E como foi o processo para o disco Sorte!, que está indicado ao Grammy? Tem a ver com essa relação com negritude e espiritualidade? A Bebel Gilberto me indicou para escrever letras para as melodias do compositor norte-americano John Finbury. Fiz e finalmente achei minha voz. O afro surrealismo me inspirou. Eu falava para o John ouvir o disco A Tábua de Esmeralda, do Jorge Ben Jor, para entender do que eu estava falando. Eu cresci com esse legado, mas estava falando do meu jeito, com a minha voz. Seis meses depois, estamos no Grammy americano. Tô chapada com isso. É a validação de algo em que eu tenho investido meus últimos 7 anos. É um feedback do universo dizendo ‘bom trabalho, Thalmíssima’. Me dá uma tranquilidade para abraçar isso indesculpavelmente.

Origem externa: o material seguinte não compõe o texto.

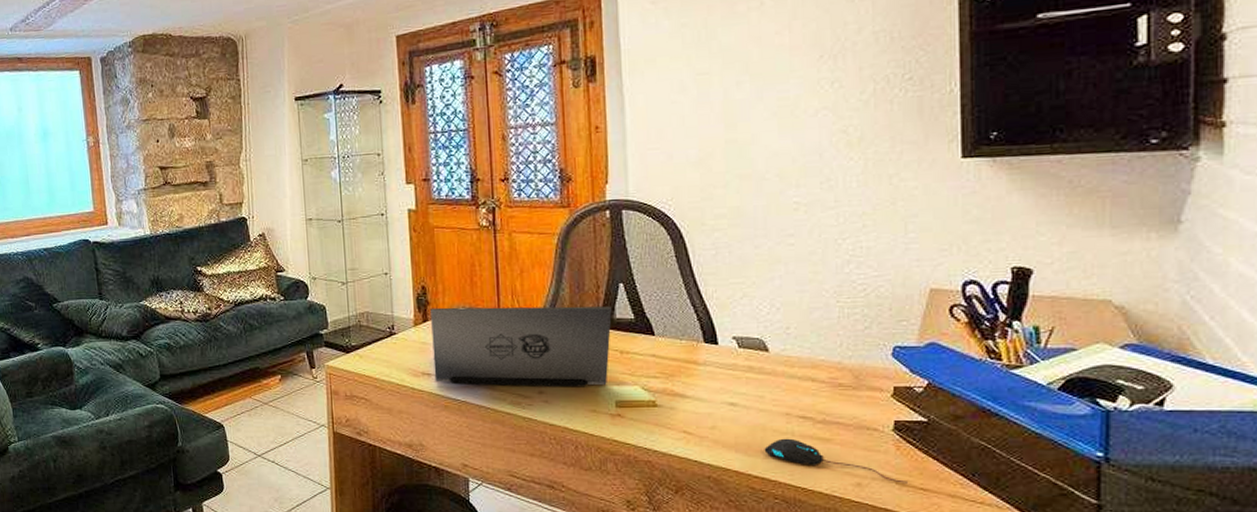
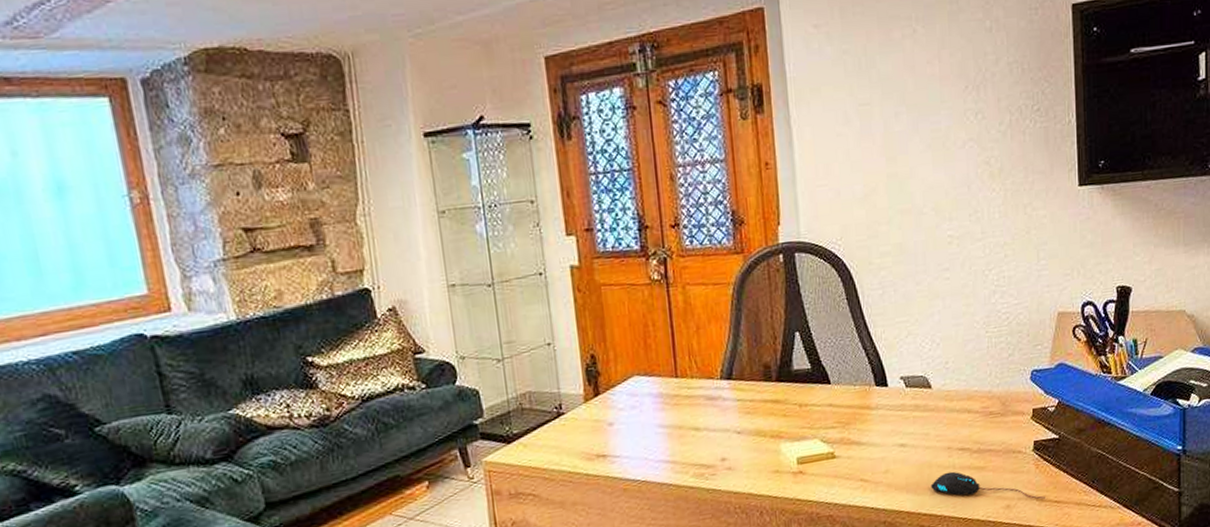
laptop: present [430,306,612,388] -> none [602,357,790,464]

E tem mais trabalhos de música vindo por aí? Estou tão animada. Gravei 2 discos: um com Mateus Aleluia e um com meu pai. Decidi entrar em estúdio, porque não posso ficar trabalhando só para outras pessoas, tenho que fazer as minhas coisas.

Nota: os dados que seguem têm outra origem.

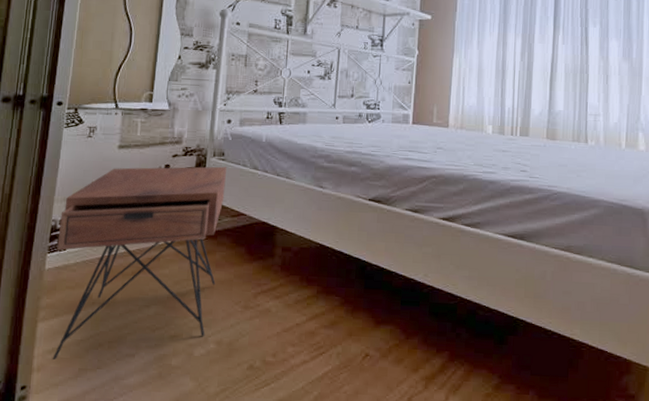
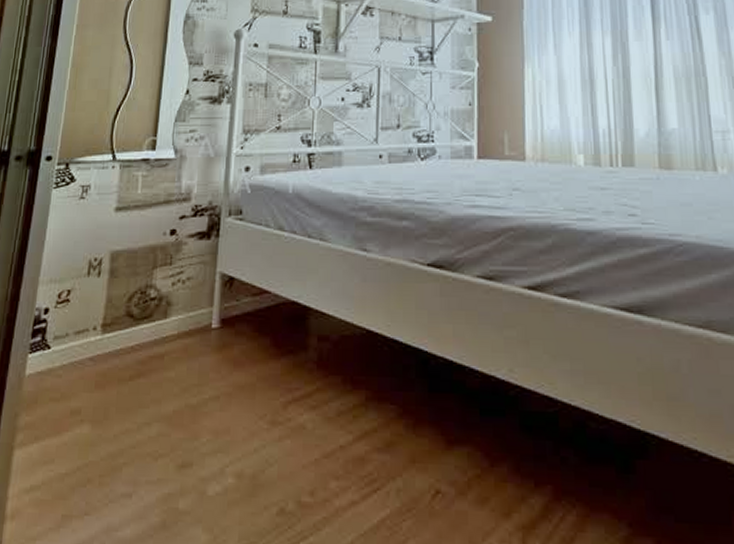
nightstand: present [52,166,226,360] -> none [30,228,245,502]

Você está também em cartaz na peça Pretoperitamar, o caminho que vai dar aqui, sobre Itamar Assumpção. Como esse projeto te impactou? Em uma época em que isso não era nem possível, Itamar impossivelmente fez uma carreira brilhante. Com uma voz única, às próprias custas. A obra dele é tão teatral, o texto é tão rico. Não à toa, a Anelis [Assumpção, filha de Itamar e diretora geral do espetáculo] ficou obcecada em manter esse legado vivo. Itamar continua sendo vanguarda. E ele era preto, preto, preto retinto. E por isso era maldito. Ele não cantava samba nem candomblé, fazia a música dele. Me inspira tanto. Quando eu crescer, quero ser o Itamar Assumpção. Meus discos vou lançar às próprias custas também e criar precedente para um futuro alforriado de uma cultura opressora que quer determinar o que você tem que tocar para conseguir existir enquanto artista.